Edit: and Starman in his Tesla.... WTF.... just fab
 

TVC

Guest
Seeing this:

IMG_20180206_214937.jpg


Has just made me realise that Elon Musk is actually this guy.

jeff_02.jpg
 

Drago

Legendary Member
I reckon we will be on Mars by mid 2020's.... manned trip around moon planned for later this year! first time back to the moon since 1972

A highly elliptical free return trajectory is planned for that - they spacefraft will apogee 100,000 miles beyond the moon, deeper into space than any human before. When that mission launches i'm going to stock up on beer and salty snacks and watch every second on the telly.
 

Drago

Legendary Member
Well, engineers. People who want to be engineers but who have ten thumbs become scientists instead ;)

My under and post grad parchments are in related fields, so this is fascinating, exciting, almost religious for me. This represents a quantum jump in technical capability and price-to-orbit reduction, but to do it all at once, in one hit, and get it right first go is just staggering. The two boosters landing in oerfct synchronisation almost made me cry.

Musk has just made a human mission to Mars a very real technical and financial possibility. We have just witnessed a historic moment in aviation and exploration.
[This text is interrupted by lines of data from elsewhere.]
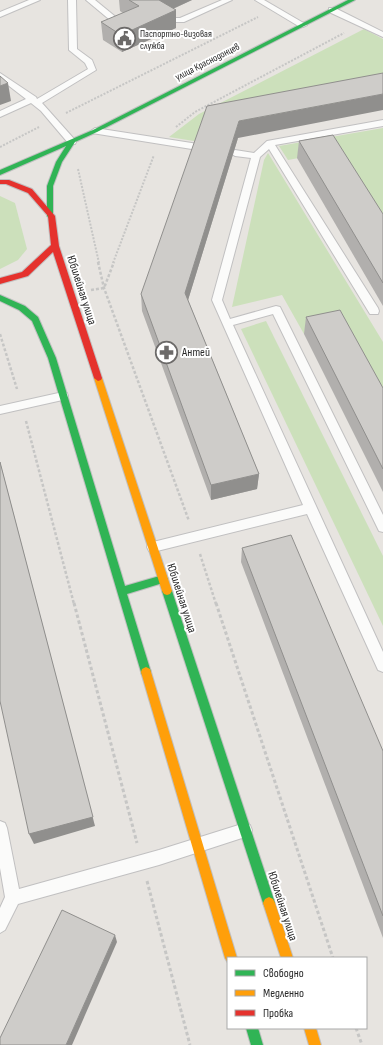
<svg xmlns="http://www.w3.org/2000/svg" width="383" height="1045" font-family="'Sofia Sans Condensed',sans-serif">
  <rect width="100%" height="100%" fill="#e7e4e0"/>
  <g fill="#cce0bb">
    <path d="M364 29 383 39V90L198 147 194 141 169 137 199 114Z"/>
    <path d="M383 128V236L331 152 288 160 279 146Z"/>
    <path d="M268 153 383 342V412L338 326 304 334 282 295 232 307 264 160Z"/>
    <path d="M0 196 15 203 27 249 18 260 0 269Z"/>
    <path d="M266 321 383 556V626L241 329Z"/>
  </g>
  <g fill="none" stroke-linecap="round" stroke-linejoin="round">
    <defs>
      <g id="lane">
        <path d="M29 0H40L0 17V12Z"/>
        <path d="M68 0H76L77 49 92 60 96 70 42 103 75 140 76 142 75 144H69L41 111 31 103 0 117V111L26 99 0 79V73L36 97 37 99 88 69 85 63 69 50Z"/>
        <path d="M86 0H95L117 18 113 20H110Z"/>
        <path d="M222 0H232L184 22H164L160 20 164 18H180Z"/>
        <path d="M255 0H264L307 25 303 27H300Z"/>
        <path d="M329 8H335L383 32V37L329 12Z"/>
        <path d="M383 120V126L275 145 378 308 379 311 378 314H370L269 149 260 157 222 300 230 319 276 306 280 307 383 515V532L379 531 273 314 233 325 383 652V672L378 670 307 514 153 552 149 551 147 547 149 543 153 542 303 505 212 300 251 158 235 156 231 153 235 150 254 153 267 141Z"/>
        <path d="M95 128 198 144 202 147 198 150 92 133 91 131Z"/>
        <path d="M63 392 67 393 68 396 67 399 0 414V406Z"/>
        <path d="M0 821 5 823 7 828 19 889 159 850 245 823 250 825 252 830 250 835 245 837 159 865 18 904 5 930 0 933V908L5 897 0 868Z"/>
      </g>
      <g id="fast">
        <path d="M348 0H355L97 132 75 142 62 162 53 186V218H49L47 216V186L56 162 66 146 0 175V170L93 130Z"/>
        <path d="M0 295 25 306 38 317 56 358 125 586 163 575 166 576 168 579 166 582 127 594 151 672 150 675 146 677 142 675 141 672 48 358 32 321 19 310 0 301Z"/>
        <path d="M167 587 170 588 172 591 275 903 273 907 269 909 265 907 263 903 162 591 164 588Z"/>
        <path d="M246 1028H258L263 1045H251Z"/>
      </g>
      <g id="slow">
        <path d="M98 375 102 378 172 591 170 594 167 595 164 594 162 591 94 378Z"/>
        <path d="M146 667 150 669 151 672 237 958H228V963L225 958 141 672 142 669Z"/>
        <path d="M269 897 273 899 275 903 293 958H281L263 903 265 899Z"/>
        <path d="M304 1028H316L321 1045H309Z"/>
      </g>
      <path id="jam" d="M0 180H9L32 189 55 216 59 246 102 378 101 380 98 381 94 378 53 252 28 276 0 284V278L22 272 51 245 48 216 28 193 6 184H0Z"/>
    </defs>
    <use href="#lane" stroke="#c1c0c1" stroke-width="2"/>
    <use href="#fast" stroke="#c1c0c1" stroke-width="2"/>
    <use href="#slow" stroke="#c1c0c1" stroke-width="2"/>
    <use href="#jam" stroke="#c1c0c1" stroke-width="2"/>
    <g stroke="#c6c6c5" stroke-width="2" stroke-dasharray="2 1.5" stroke-linecap="butt">
      <path d="M66 113 258 17"/>
      <path d="M176 127 195 112 344 33"/>
      <path d="M0 147 39 127"/>
      <path d="M78 169 99 263"/>
      <path d="M113 263 154 155"/>
    </g>
    <g stroke="#c6c6c5" stroke-width="2.5" stroke-dasharray="3 2" stroke-linecap="butt">
      <path d="M98 262 104 288 189 521"/>
      <path d="M91 290 104 288 114 262"/>
      <path d="M0 334 17 389"/>
      <path d="M26 421 74 604"/>
      <path d="M200 554 216 604"/>
    </g>
    <g stroke="#c6c6c5" stroke-width="3" stroke-dasharray="3.5 2.5" stroke-linecap="butt">
      <path d="M74 603 137 843"/>
      <path d="M216 603 333 958"/>
      <path d="M147 881 190 1045"/>
      <path d="M356 1028 362 1045"/>
    </g>
    <use href="#lane" fill="#fbfbfa" fill-rule="evenodd"/>
    <use href="#fast" fill="#30b455" fill-rule="evenodd"/>
    <use href="#slow" fill="#ff9f0a" fill-rule="evenodd"/>
    <use href="#jam" fill="#e5322d" fill-rule="evenodd"/>
  </g>
  <g fill="#b1afad">
    <path d="M119 0H192L173 9 176 10V28L122 52 103 40 101 22 123 13 120 11Z"/>
    <path d="M238 138 188 300 259 474 257 489 211 500 142 311 141 294Z"/>
    <path d="M299 141 383 214V306L297 158Z"/>
    <path d="M306 317 383 388V492L304 334Z"/>
    <path d="M242 548 383 751V938L241 562Z"/>
  </g>
  <g fill="#908f8d">
    <path d="M157 0H192L157 16Z"/>
    <path d="M176 10V28L122 52 121 35Z"/>
    <path d="M8 83 11 101 0 105V86Z"/>
    <path d="M383 94V110L238 138 185 310V293L239 121Z"/>
    <path d="M0 462 95 826 34 844 29 834Z"/>
    <path d="M259 474 257 489 211 500V485Z"/>
    <path d="M115 935 117 942 72 1045H66Z"/>
  </g>
  <g fill="#ceccc9" stroke="#908f8d">
    <path d="M129 0H159L176 10 121 35 101 22 139 6Z"/>
    <path d="M383 73V94L239 121 185 293 259 474 211 485 141 294 207 106Z"/>
    <path d="M0 76 8 83 0 86Z"/>
    <path d="M333 135 383 214V283L299 141Z"/>
    <path d="M340 310 383 388V469L306 317Z"/>
    <path d="M0 462 93 817 29 834 0 701Z"/>
    <path d="M291 535 383 751V916L242 548Z"/>
    <path d="M62 910 115 935 66 1045H0V1038Z"/>
  </g>
  <defs>
    <symbol id="civic-ring" viewBox="-11 -11 22 22"><circle r="9.5" fill="#fff" stroke="#6c6a69" stroke-width="1.5"/><path d="M-.6-6.5H3V-4.5H.6V-3L4-1V1h2V6H-6V1h2V-1L-.6-3ZM-1.2 2.5V6h2.4V2.5Z" fill="#6c6a69"/></symbol>
    <symbol id="pharmacy-ring" viewBox="-11 -11 22 22"><circle r="9.5" fill="#fff" stroke="#6c6a69" stroke-width="1.5"/><path d="M-2-6h4v4h4v4h-4v4h-4v-4h-4v-4h4Z" fill="#6c6a69"/></symbol>
  </defs>
  <g fill-rule="evenodd">
    <use href="#civic-ring" x="112" y="26" width="25" height="25"/>
    <use href="#pharmacy-ring" x="154" y="340" width="25" height="25"/>
  </g>
  <g text-anchor="middle" stroke-width="4" stroke-linejoin="round" paint-order="stroke">
    <g font-size="10" fill="#292929" stroke="#fff" text-anchor="start">
      <text x="140" y="37">Паспортно-визовая<tspan x="140" dy="12">служба</tspan></text>
    </g>
    <g font-size="10" fill="#292929" stroke="#fff">
      <text transform="translate(207 61) rotate(-27)" y="4">улица Краснодонцев</text>
    </g>
    <g font-size="12" fill="#292929" stroke="#fff">
      <text transform="translate(82 290) rotate(72)" y="4">Юбилейная улица</text>
      <text transform="translate(182 598) rotate(72)" y="4">Юбилейная улица</text>
      <text transform="translate(283 906) rotate(72)" y="4">Юбилейная улица</text>
    </g>
    <g font-size="12" fill="#292929" stroke="#fff" text-anchor="start">
      <text x="182" y="356">Антей</text>
    </g>
  </g>
  <rect x="227" y="957" width="140" height="72" fill="#ffffff" stroke="#a9a9a9"/>
  <rect x="235" y="970" width="20" height="6" fill="#30b455" stroke="#a9a9a9"/>
  <text x="263" y="977" font-size="12" fill="#292929">Свободно</text>
  <rect x="235" y="990" width="20" height="6" fill="#ff9f0a" stroke="#a9a9a9"/>
  <text x="263" y="997" font-size="12" fill="#292929">Медленно</text>
  <rect x="235" y="1010" width="20" height="6" fill="#e5322d" stroke="#a9a9a9"/>
  <text x="263" y="1017" font-size="12" fill="#292929">Пробка</text>
</svg>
I'm still just blown away.
 

marinyork

Resting in suspended Animation
Location
Logopolis
The core crashed into the sea 300 feet away at 300 miles per hour.

Such an amazing launch though.

Can't wait for spaceX's vastly more ambitious rocket which will replace the heavy.
 
U

User10571

Guest
Standing half a metre away from me is this
26257114328_19954d5e47_b.jpg


I finished putting it together last Saturday.
I have to confess that I was wide eyed and slack jawed when I watched the boosters coming back to earth.
Probably in the same way as I was when, as a 11 year old, I watched the first moon landing.
Remarkable stuff.
 

TVC

Guest
What's truly blown my mind was that this wasn't achieved by a state, but a person with a vision....and a hole heap of money!
That explains why it succeeded. If NASA had embarked on this path then there would have been design by committee, the Military would have stuck their oar in, and funding would be compromised. After the first two failures NASA heads would have to be up in front of congressional committees, pauses and reviews would have taken place, goalposts would be moved and the media would whinge.
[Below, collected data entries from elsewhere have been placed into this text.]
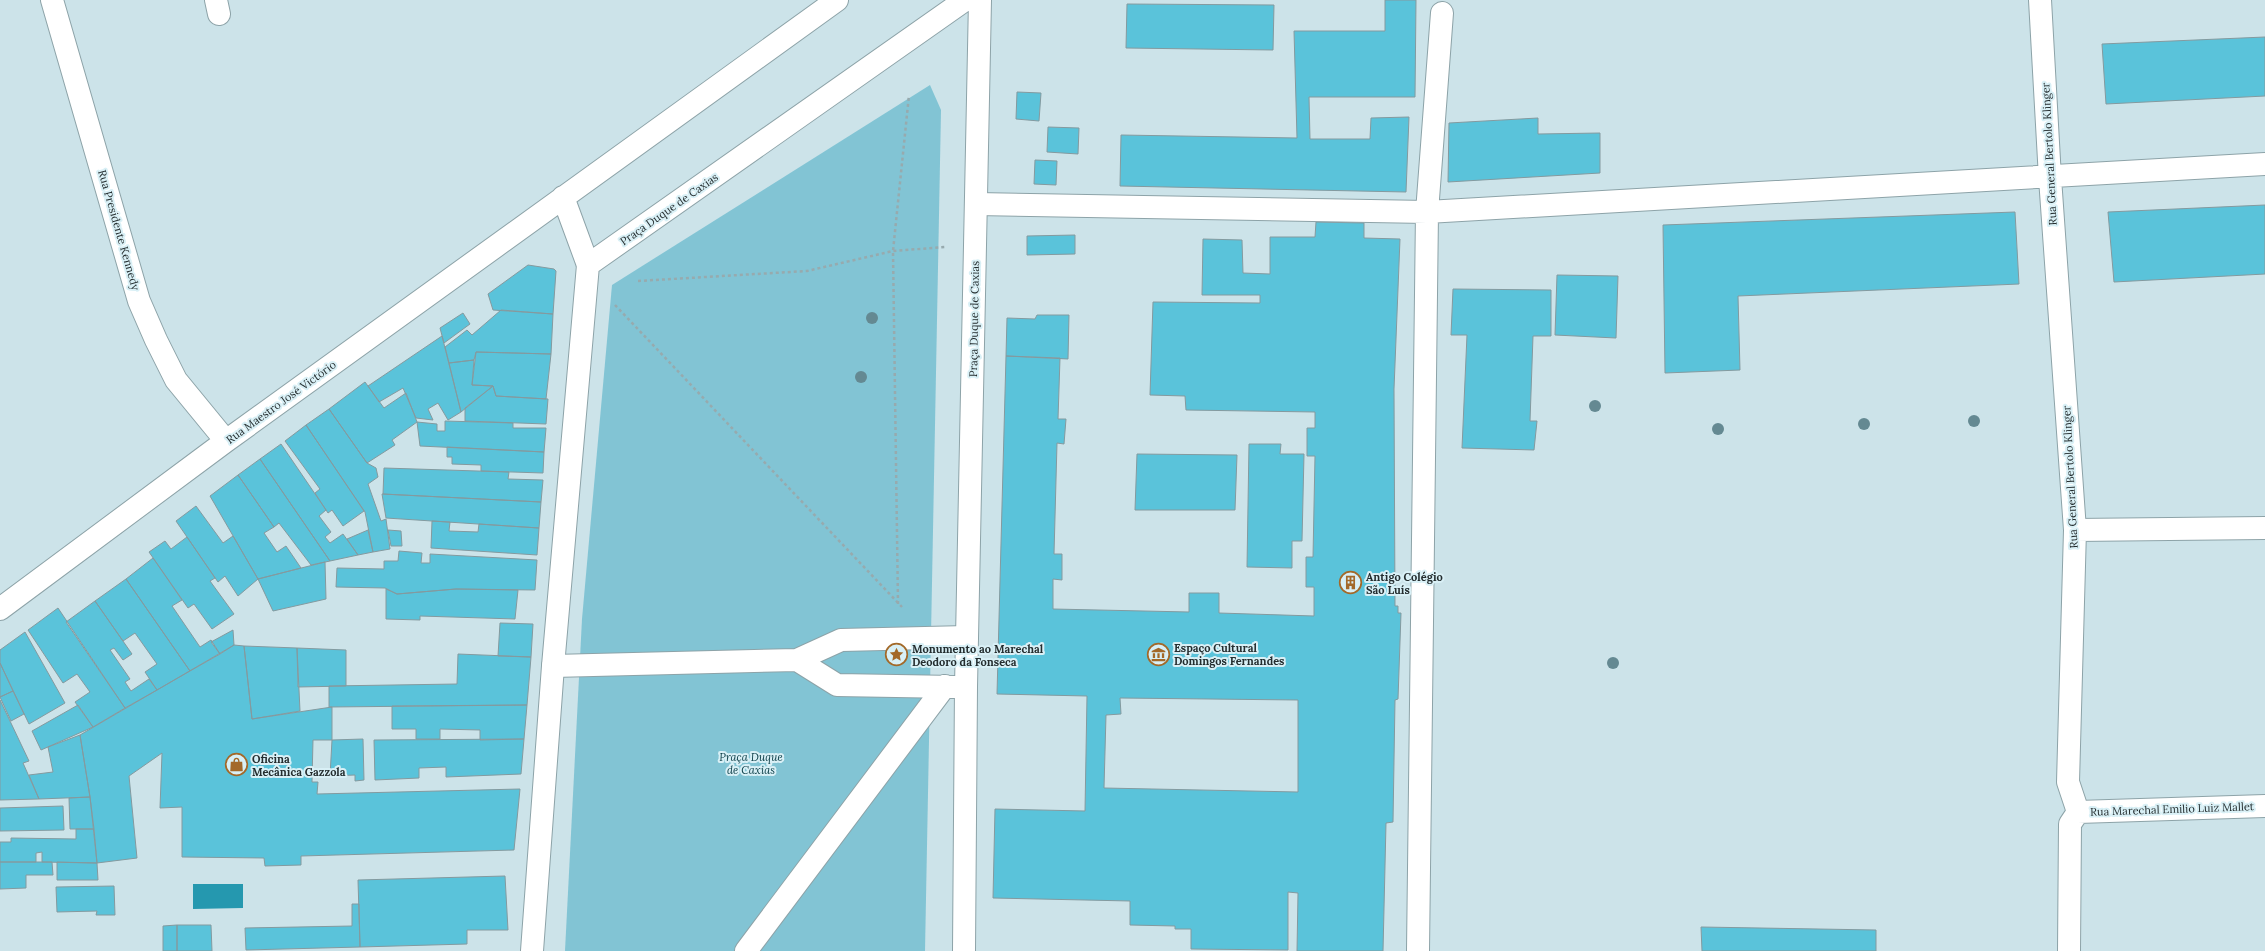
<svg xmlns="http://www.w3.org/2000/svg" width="2265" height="951" font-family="Lora,serif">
<rect width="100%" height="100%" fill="#cce3e9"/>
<path fill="#82c4d4" d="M930 85 941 110 925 951H565L582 619 612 285Z"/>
<path fill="#2598af" d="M193 884H243V908L193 909Z"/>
<path fill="#5ac3da" stroke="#849a9f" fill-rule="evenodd" d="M1385 0H1416L1415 97H1309L1310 139H1370L1371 118 1409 117 1406 192 1120 186 1121 135 1297 138 1294 31H1385Z
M1127 4 1274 5 1273 50 1126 48Z
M2265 37V96L2106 104 2102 44Z
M1017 92 1041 93 1039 121 1016 119Z
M1538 118V134L1600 133V173L1448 182 1449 123Z
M1048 127 1079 128 1078 154 1047 152Z
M1035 160 1057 161 1056 185 1034 184Z
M2265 205V274L2114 282 2108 212Z
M2015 212 2019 284 1738 296 1740 370 1665 373 1663 225Z
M1316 222 1364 223V238L1400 239 1394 389 1395 606H1398V613H1401L1398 699 1395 700 1393 822 1386 823 1383 951H1297L1298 893 1288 892V950L1191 949V929H1175V926L1130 925V901L993 898 995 809 1085 811 1087 696 997 694 1006 356 1060 358 1058 419H1066L1064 444 1057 443 1054 554H1062V580L1053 579V609L1189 612V593H1219V613L1314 616V587H1306V557H1313L1315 456H1307V428H1315V412L1186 410 1185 396 1150 395 1153 302 1260 303V295H1202L1203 239 1242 240 1243 273 1270 274V237H1315ZM1120 698 1298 700V792L1104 788 1106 715 1121 714Z
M1075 235V254L1027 255V236Z
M528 265 554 269 556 271 553 314 493 310 488 294Z
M1557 275 1618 276 1616 338 1555 335Z
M1453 289 1551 290V336H1533L1530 421H1537L1534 450 1462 448 1467 335H1451Z
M501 310 553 314 551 354 476 352 474 360 449 363 445 347 467 330 472 335Z
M463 313 470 324 444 343 440 328Z
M1037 315H1069L1068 359 1006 356 1007 318 1035 319Z
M442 336 461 412 448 420 438 403 428 409 433 420 416 418 403 388 379 402 368 386Z
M476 352 551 354 546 399 496 396 493 386 472 385Z
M474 360 472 385 493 386 461 412 449 363Z
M365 382 384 408 406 393 417 422 392 440 395 445 367 463 329 409Z
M493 386 496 396 548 399 546 424 465 421V408Z
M329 409 367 463 376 468 378 477 368 484 381 521 386 519 390 549 373 552 365 512 306 425Z
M445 421 513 423V428H546L544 452 420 446 417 422 437 424V431H445Z
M306 425 364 511 343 526 332 510 328 513 315 493 320 489 285 441Z
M281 444 326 510 319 516 331 532 325 537 330 543 343 534 358 555 330 561 260 459Z
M1249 444H1281L1280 454H1304L1302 541H1292V568L1247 567Z
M447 447 544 452 543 473 481 471V465L452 464V457H447Z
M1137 454 1237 455 1235 510H1135Z
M260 459 330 561 311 565 279 523 274 527 238 475Z
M384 468 509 472 508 479 543 480 541 502 383 494Z
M238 475 274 527 264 533 277 552 286 546 301 568 258 579 210 496Z
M382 494 541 502 539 528 386 518Z
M196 506 223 543 233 536 258 579 238 596 225 576 218 582 176 521Z
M432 521 450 522 449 531 478 532 479 524 539 528 537 555 431 548Z
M368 530 373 552 358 555 347 539Z
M388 530 401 531 402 546H391Z
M187 537 215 578 210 581 234 614 212 629 194 604 188 608 149 552 165 541 171 549Z
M399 551 422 553 421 563H430V554L537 560 535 590 456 589 397 594 385 588 336 587 337 568 384 569V561H398Z
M153 558 182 600 172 606 200 647 211 640 220 654 190 671 126 579Z
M325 562 326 599 273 611 258 579Z
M126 579 190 671 157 690 145 672 157 664 135 633 123 641 95 601Z
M386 589 397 594 456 589 518 590 515 619 420 616V620L386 619Z
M95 601 132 654 123 660 114 648 110 650 130 679 125 682 131 691 149 679 157 690 125 708 66 622Z
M58 608 125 708 93 727 75 702 90 692 77 674 63 683 28 630Z
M500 623 533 624 531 657 498 656Z
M233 630 234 645 220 654 211 642Z
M25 632 65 703 29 724 0 663V650Z
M234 645 244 646 252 719 332 707V740H313L312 782H318L317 794 520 789 514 850 301 856V865L265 866 264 858 182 857V807L160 808 162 753 129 776 137 858 97 863 90 797 80 735Z
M244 646 297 648 300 711 252 719Z
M297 648 346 650V686L298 687Z
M458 654 531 657 527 705 329 707V686L457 684Z
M0 663 13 691 0 697Z
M13 691 24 714 11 721 0 697Z
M0 700 29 761 23 763 39 799 0 800Z
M78 705 93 727 41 750 32 731Z
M527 705 524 739 480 740V730L440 729V739H416V729H392V706Z
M80 735 90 797 39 799 29 775 53 772 48 747Z
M363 739 364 780 355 781V775L330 776 332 740Z
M524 739 521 774 446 777V767L419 768V778L375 780 374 740Z
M90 797 94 829H70L69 798Z
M63 806 64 830 0 831V808Z
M76 829H94L97 863 42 862V852L36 853V862H0V842H11V838L76 839Z
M0 862H52L53 875H26V888L0 889Z
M57 862 97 863 98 880H57Z
M505 876 508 930H467V944L360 947 358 880Z
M114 886 115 915H96L97 911 57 912 56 887Z
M352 904H359L360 947 246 950 245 928 352 926Z
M177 925H211L212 951H177Z
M177 925V951H163V926Z
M1701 927 1876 930V951H1702Z"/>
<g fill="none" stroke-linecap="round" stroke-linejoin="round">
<defs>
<path id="minor" d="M52 0 139 301 156 340 176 380 226 441
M216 0 219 14
M2040 0 2050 178 2075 530 2068 782 2078 812 2070 824 2069 951
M563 197 588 265
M976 204 1427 212 2265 164
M2075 530 2265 528
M0 609 226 441 837 0
M797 660 837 685 955 687
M553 666 797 660 841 640 967 637
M2078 812 2265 806
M746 951 945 686
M1418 951 1427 212 1442 13"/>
<path id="major" d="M532 951 553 666 588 265 965 0
M964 951 966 687 980 0"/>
</defs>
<use href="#minor" stroke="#8da3a8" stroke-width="24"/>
<use href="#major" stroke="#8da3a8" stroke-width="24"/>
<path stroke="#97aaae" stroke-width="2.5" stroke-dasharray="3 3" stroke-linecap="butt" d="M638 281 807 271 893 251 945 247
M615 305 902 607
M898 604 893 251 909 95"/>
<use href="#minor" stroke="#fff" stroke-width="22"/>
<use href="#major" stroke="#fff" stroke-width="22"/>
</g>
<g fill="#648992">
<circle cx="872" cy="318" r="6"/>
<circle cx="861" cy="377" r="6"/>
<circle cx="1595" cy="406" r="6"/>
<circle cx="1974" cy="421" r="6"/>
<circle cx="1864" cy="424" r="6"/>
<circle cx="1718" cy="429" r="6"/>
<circle cx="1613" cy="663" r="6"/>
</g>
<defs>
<symbol id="building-ring" viewBox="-11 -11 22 22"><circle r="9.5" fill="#d9f0f6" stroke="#a36929" stroke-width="1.5"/><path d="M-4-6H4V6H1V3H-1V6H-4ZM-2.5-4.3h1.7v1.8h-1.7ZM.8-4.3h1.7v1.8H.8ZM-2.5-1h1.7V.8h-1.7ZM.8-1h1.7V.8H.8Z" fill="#a36929"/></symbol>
<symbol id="museum-ring" viewBox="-11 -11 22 22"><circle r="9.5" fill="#d9f0f6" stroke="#a36929" stroke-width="1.5"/><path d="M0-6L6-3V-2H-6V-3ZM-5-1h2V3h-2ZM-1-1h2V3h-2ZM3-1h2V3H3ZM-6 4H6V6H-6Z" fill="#a36929"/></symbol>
<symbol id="sight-ring" viewBox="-11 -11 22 22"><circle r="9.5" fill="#d9f0f6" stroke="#a36929" stroke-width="1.5"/><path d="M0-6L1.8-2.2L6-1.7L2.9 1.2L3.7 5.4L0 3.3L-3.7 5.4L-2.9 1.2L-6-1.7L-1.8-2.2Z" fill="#a36929"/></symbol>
<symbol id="shop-ring" viewBox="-11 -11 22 22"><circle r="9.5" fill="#d9f0f6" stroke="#a36929" stroke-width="1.5"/><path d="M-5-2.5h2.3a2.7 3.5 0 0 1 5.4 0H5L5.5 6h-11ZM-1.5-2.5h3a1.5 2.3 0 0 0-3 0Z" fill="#a36929"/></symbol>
</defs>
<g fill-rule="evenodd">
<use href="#building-ring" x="1338" y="570" width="25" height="25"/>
<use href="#museum-ring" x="1146" y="642" width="25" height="25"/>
<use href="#sight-ring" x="884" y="642" width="25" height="25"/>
<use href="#shop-ring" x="224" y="752" width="25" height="25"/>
</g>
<g text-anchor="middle" stroke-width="4" stroke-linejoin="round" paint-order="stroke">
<g font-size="11" fill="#242d2f" stroke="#d9f0f6">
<text transform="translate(2049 154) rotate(-93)" y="4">Rua General Bertolo Klinger</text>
<text transform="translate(669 209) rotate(-35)" y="4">Praça Duque de Caxias</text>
<text transform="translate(119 230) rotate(74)" y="4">Rua Presidente Kennedy</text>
<text transform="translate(974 319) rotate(-89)" y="4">Praça Duque de Caxias</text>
<text transform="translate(281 402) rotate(-36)" y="4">Rua Maestro José Victório</text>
<text transform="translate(2070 477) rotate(-93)" y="4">Rua General Bertolo Klinger</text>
<text transform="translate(2172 809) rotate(-2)" y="4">Rua Marechal Emilio Luiz Mallet</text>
</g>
<g font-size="11" font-weight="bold" fill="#242d2f" stroke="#d9f0f6" text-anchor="start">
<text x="1366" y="581">Antigo Colégio<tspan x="1366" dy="13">São Luís</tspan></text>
<text x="1174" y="652">Espaço Cultural<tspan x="1174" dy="13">Domingos Fernandes</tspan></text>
<text x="912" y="653">Monumento ao Marechal<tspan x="912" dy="13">Deodoro da Fonseca</tspan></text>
<text x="252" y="763">Oficina<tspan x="252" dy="13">Mecânica Gazzola</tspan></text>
</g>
<g font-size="11" font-style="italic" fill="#0f404a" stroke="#d9f0f6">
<text x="751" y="761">Praça Duque<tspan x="751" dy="13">de Caxias</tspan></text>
</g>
</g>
</svg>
Instead with each success or spectacular failure Musk sat there with a smile on his face, said how much they learned from the event and carried on.


With regard to the car, I have seen people moaning on social media that it was a wasteful stunt. Well yes, but it made a point about getting a human vehicle to Mars, and it would seriously wind up Richard Branson - which is reason enough for doing it.